La soluzione, allora? Il modello liberale, con partiti sorretti da sottoscrizioni private. «Adottiamo il 5 per mille», propone Alfano, dimenticando il flop di 15 anni fa. Provocato però da un difetto: nella dichiarazione Irpef non si poteva indicare il singolo partito da finanziare, era un contributo per tutti. E chi mai vuole dar soldi a partiti per cui non simpatizza? L’obiezione era: non si possono «schedare» i finanziatori di ciascun partito, costringendoli a dichiarare la propria scelta. Ma è un argomento che non tiene, perché l’8 per mille alle varie Chiese garantisce invece la privacy.

«Lo Stato, poi, può contribuire alla politica non dando soldi ai burocrati di partito», propone Staderini, «ma offrendo gratis servizi a tutti i cittadini: luoghi per assemblee e riunioni, autenticatori per le firme, conoscibilità delle proposte grazie a programmi di informazione».

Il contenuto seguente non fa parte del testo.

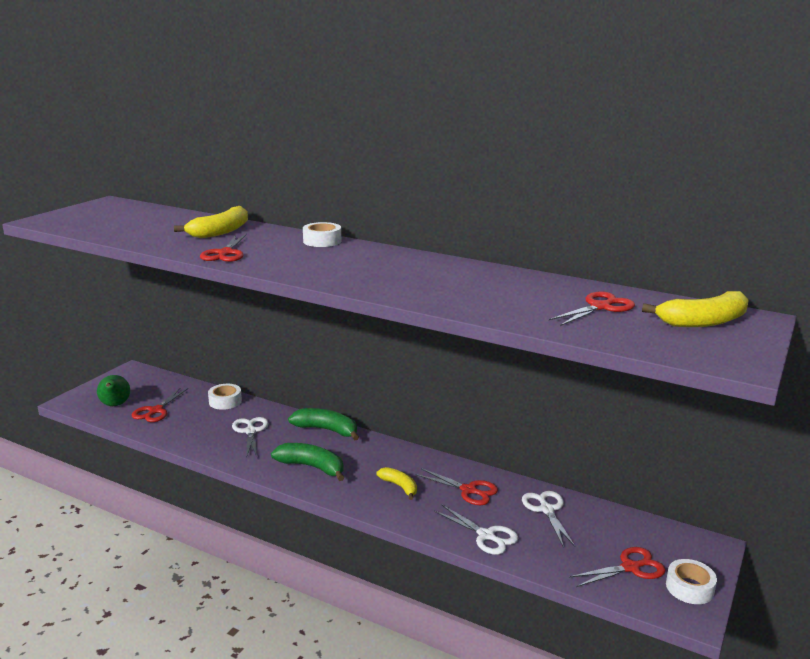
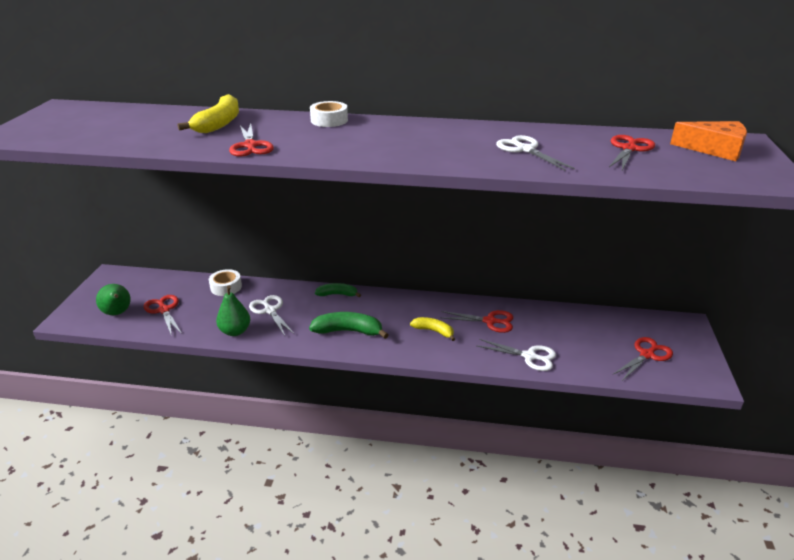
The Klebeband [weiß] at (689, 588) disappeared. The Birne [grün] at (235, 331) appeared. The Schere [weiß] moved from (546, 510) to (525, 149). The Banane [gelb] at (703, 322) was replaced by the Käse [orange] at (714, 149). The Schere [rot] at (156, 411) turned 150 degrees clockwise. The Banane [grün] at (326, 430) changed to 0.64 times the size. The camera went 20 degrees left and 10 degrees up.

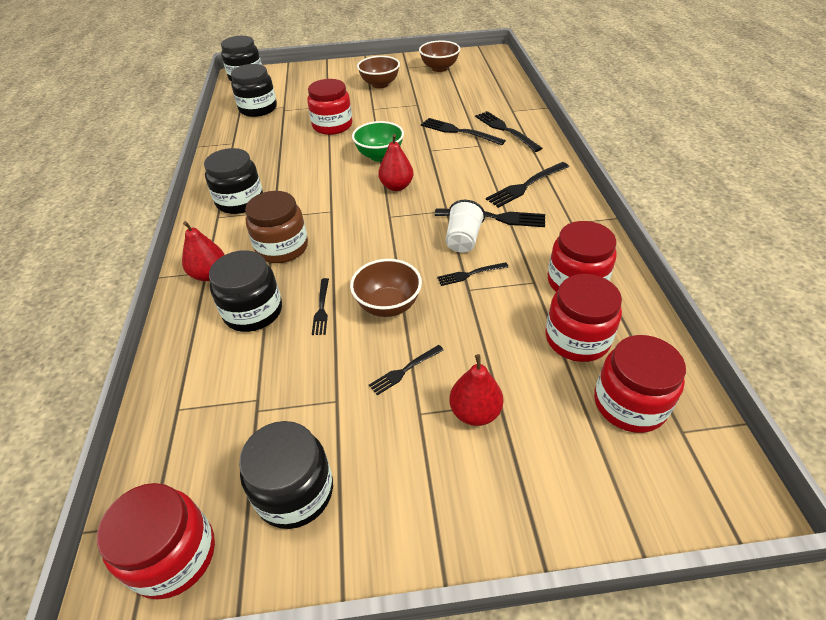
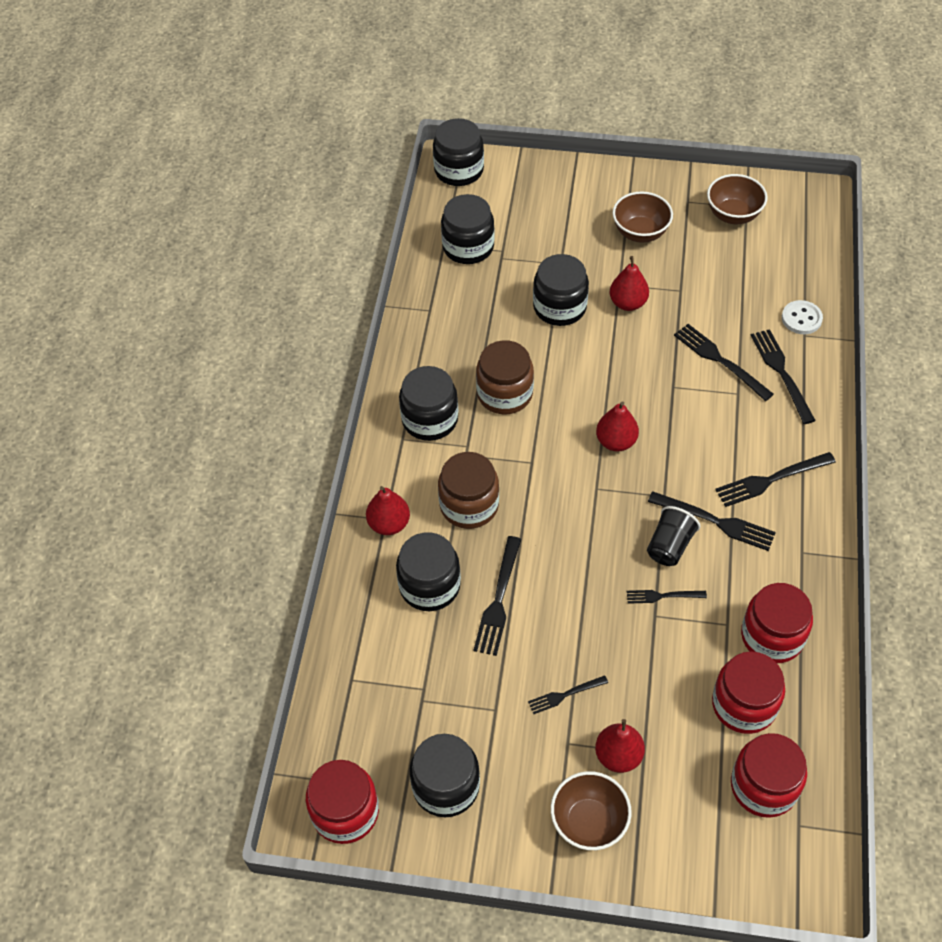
The Schüssel [grün] at (379, 156) disappeared. The Einmachglas [braun] at (504, 393) appeared. The Birne [rot] at (628, 303) appeared. The Knopf [weiß] at (801, 318) appeared. The Schüssel [braun] moved from (388, 305) to (589, 822). The Einmachglas [rot] at (332, 125) became the Einmachglas [schwarz] at (559, 307). The Becher [weiß] at (463, 240) became the Becher [schwarz] at (669, 546). The Gabel [schwarz] at (321, 309) changed to 1.68 times the size. The camera went 15 degrees right and 10 degrees up.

Perché il vero dramma dei partiti è che i soldi pubblici e il professionismo hanno ucciso il volontariato e i contributi spontanei. «Coprono appena il 10 per cento dei nostri costi», ammette Misiani del Pd. Ormai vediamo i politici come una «casta» di privilegiati con stipendi da 12 mila euro netti al mese. «Di politica campano 100 mila persone in Italia», commenta amaro Cesare Salvi, ex senatore Ds autore del libro Il costo della democrazia.

La vera «antipolitica» è quella dei politici di professione e dei partiti personalisti in cui spadroneggia un «Capo» (quasi tutti, Grillo compreso), che hanno espropriato i cittadini del gusto per la partecipazione diretta alla vita pubblica.